The right way to market in tough times

There’s no doubt about it – times are tough. In many companies, the accountants will be passing their ruler over expenses, thinking of things to cut from the budget – and if previous recessions are any guide, one of the first things to go will advertising. Yet this could be the worst mistake a wine company could make in the current environment.

Seize the moment

“There is a massive amount of research that basically shows that in any form of downturn, the advertisers who hold their budgets, or even increase them, have a market advantage that lasts anywhere from 18 to 24 months,” says Kristian Barnes, the managing director of MPG Australia and New Zealand. MPG is one of Australia’s largest media planning groups. Not surprisingly, Barnes is not keen on the idea of clients cutting advertising.

He points to successful products that were launched and heavily marketed in a recession, such as the Apple computer and the iPod, saying they’re examples of why companies shouldn’t back off, just because the going is tough. Barnes believes that companies that keep their brand out in the marketplace can actually expand their business, because they will pick up the customers of rivals who cut their marketing.

His assertions are backed up by solid research. In 2005, Dr Gary Lilien and Arvind Rangaswamy of Penn State’s Smeal College of Business in the USA released a study that found that those companies who went into a recession determined to keep marketing, actually strengthened their competitive advantage. It makes sense: if everybody is cutting their advertising, then those who keep the lines of communication open to the trade and to customers, will easily stay ‘top of mind’.

But, says Dr Lilien, speaking from the University of Texas, there’s a catch. There are only some companies that should pursue aggressive marketing strategies when times are tough. For others to do so could not only be a waste of money, but could be counter productive.

What the research says

“What we found in research is that some firms actually do better by investing or increasing their investments during a recession,” says Dr Lilien. “And the way I articulate it, is that these firms have three characteristics: the skill, the will and the till.”

The ‘skill’, he says, is already having a body of marketing expertise. This means being a company that is already brand and customer focused, and has clear and tested marketing strategies in place that have already proven themselves, even if they need to be changed to meet changing circumstances. “This is not the time to say ‘now, all of a sudden, we’re going to be marketing oriented’ if you haven’t got a marketing culture,” he says. Lilien’s idea of ‘will’ is a willingness to see the downturn as an opportunity to be capitalised on. In other words, an ability to resist fear. “In this sense, is the company entrepreneurial? Is it willing to go against the tide?”
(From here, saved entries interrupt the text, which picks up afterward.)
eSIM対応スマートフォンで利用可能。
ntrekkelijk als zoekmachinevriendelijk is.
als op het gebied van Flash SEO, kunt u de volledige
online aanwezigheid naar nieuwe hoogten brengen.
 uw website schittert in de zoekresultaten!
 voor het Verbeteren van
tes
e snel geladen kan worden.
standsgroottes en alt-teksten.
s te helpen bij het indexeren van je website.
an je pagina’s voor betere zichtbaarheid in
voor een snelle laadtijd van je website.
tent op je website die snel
And finally, the ‘till’ means having the resources to forgo potential short term losses in order to build the enterprise. “You can’t do this unless you have money in the bank,” says Dr Lilien.

So where does that leave wine companies that lack any or all of these characteristics? “What firms should be saying is that this isn’t the time to begin poaching customers. This is a time to focus on core customers and retain them,” says Lilien. “Don’t lose business in the short term. Keep your base.” This doesn’t mean abandoning marketing activity. Lilien warns that “if you hunker down and do nothing, then what’s going to happen is you’ll sever your connection to your core customers. If you let the cost cutters say ‘let’s cut back these ads’ you’ll float off the pier.”

How should you advertise?

Because there are fewer ads out in the marketplace, you’re more likely to get noticed. But that doesn’t mean sticking to boring advertising. Badjar, who was behind the successful Yellow campaign says that wine advertising is riddled with clichés: “90% is a picture of a bottle with a glass of wine, or else it’s an obsession with heritage and how the vines have grown on the sunny side of the hill for 200 years”. She advises wine marketers to focus on the personality of the wine instead, to connect directly to the consumers you want to reach.

Barnes agrees that this “is an opportunity to trial and do things differently. You’ve got to be smart and deliver the results—but this is an opportunity to push in a new direction.”

Or in other words, stay committed to staying in the market – because you might come out of the downturn holding a bigger piece of market share.
Felicity Carter

This article first appeared in the middle of a recession, in Meininger’s Wine Business International in 2009.